The UTF-8 meta tag you have in your HTML source may be overruled by a content type header sent by the web server software. Headers sent before the HTML source have higher precedence than meta tags. You can check this with a server header checker. There are tool websites which offer that functionality (WebmasterWorld has such a header checker in the subscription area for example), or you can use the Live HTTP Headers add-on for FireFox. The way to change this header differs depending on the server software (Apache, IIS, Nginx) you use.
Also - make sure that you save the actual html text file as utf-8. By default, most text editors save as Latin-1 or Mac Os Roman. You can change it in 'preferences' (It may be called something different in Windows) of your text editor. If you don't save the file as utf-8 then even with the declaration in your file header, it won't work.
Thanks for your help guys. I'm implement these ideas when I'm next on this project and post my results.

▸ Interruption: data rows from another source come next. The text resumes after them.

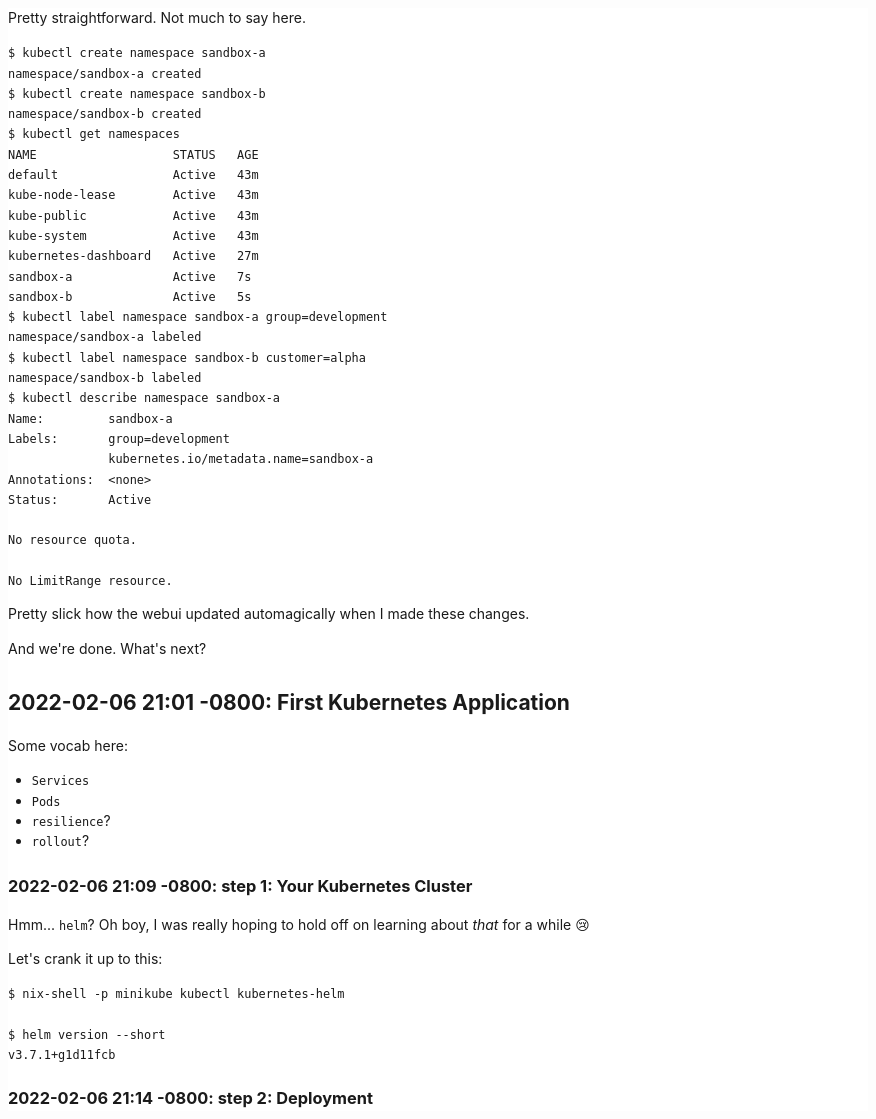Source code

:Pretty straightforward. Not much to say here.

    $ kubectl create namespace sandbox-a
    namespace/sandbox-a created
    $ kubectl create namespace sandbox-b
    namespace/sandbox-b created
    $ kubectl get namespaces
    NAME                   STATUS   AGE
    default                Active   43m
    kube-node-lease        Active   43m
    kube-public            Active   43m
    kube-system            Active   43m
    kubernetes-dashboard   Active   27m
    sandbox-a              Active   7s
    sandbox-b              Active   5s
    $ kubectl label namespace sandbox-a group=development
    namespace/sandbox-a labeled
    $ kubectl label namespace sandbox-b customer=alpha
    namespace/sandbox-b labeled
    $ kubectl describe namespace sandbox-a
    Name:         sandbox-a
    Labels:       group=development
                  kubernetes.io/metadata.name=sandbox-a
    Annotations:  <none>
    Status:       Active

    No resource quota.

    No LimitRange resource.

Pretty slick how the webui updated automagically when I made these changes.

And we're done. What's next?

## 2022-02-06 21:01 -0800: First Kubernetes Application

Some vocab here:

- `Services`
- `Pods`
- `resilience`?
- `rollout`?


### 2022-02-06 21:09 -0800: step 1: Your Kubernetes Cluster

Hmm... `helm`? Oh boy, I was really hoping to hold off on learning about *that* for a while :cry:

Let's crank it up to this:

    $ nix-shell -p minikube kubectl kubernetes-helm

    $ helm version --short
    v3.7.1+g1d11fcb

### 2022-02-06 21:14 -0800: step 2: Deployment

No... Actually, Comannder - it worked! It had just converted the foreign characters to funny little things. Having re-inserted them it works a treat!
Thanks for the help!
One more question though, please.
What's the difference between with and without BOM (byte order mark). Which one shall I use?
The BOM (three unique bytes at the beginning of a file which define the file type) causes text editors to automatically switch to the right encoding setting when a file is loaded from disk. But I have seen some strange browser behaviour when serving pages with a BOM in it. For webserving purposes, it is therefore better to leave them out.
Glad I could be of assistance -
UTF-8 does not require BOM and in some browsers it will give you a blank line or funny little things at the beginning of a document. So it's best not to use it. Save your files as UTF-8 with no BOM.
Read this - [w3.org ]
or this - [w3.org ]
and since you are working heavily with international alphabets, try to find the time to read all of this - [w3.org ]
If you are using Windows you may need to know that
|A particular protocol (e.g. Microsoft conventions for .txt files) may require use of the BOM on certain Unicode data streams, such as files. When you need to conform to such a protocol, use a BOM. |
from here [unicode.org ]
I would like to add that when you set your text editor to save as UTF-8, you also have to set set it to open this type of file. If you choose UTF-8 also, then your editor may not open Latin-1 or Mac OS Roman encoded files. In this case you get a 'cannot open file' warning.
Text Editor on OS X has the open option Automatic. This opens any file.
But then remember that your text editor will still save all files, and convert all files that you open, to UTF-8.
So if you suddenly have trouble opening files after changing both 'open as', and 'save as', settings in your text editor to UTF-8, just go in and change those settings back to default or play around with them. Usually you will just have to reset the text editor to open files as Latin-1 if you run across a file that won't open, since that is the more common default encoding. Then reset back to UTF-8 when you need to open the UTF-8 files again.
But I recommend using the setting automatic for open, and UTF-8 for save.
Wow, thanks for such comprehensive replies peeps. Really appreciate it.
I have already begun reading through those pages, Commander. Thanks!
Really can't express my gratitude enough. It really had me stumped!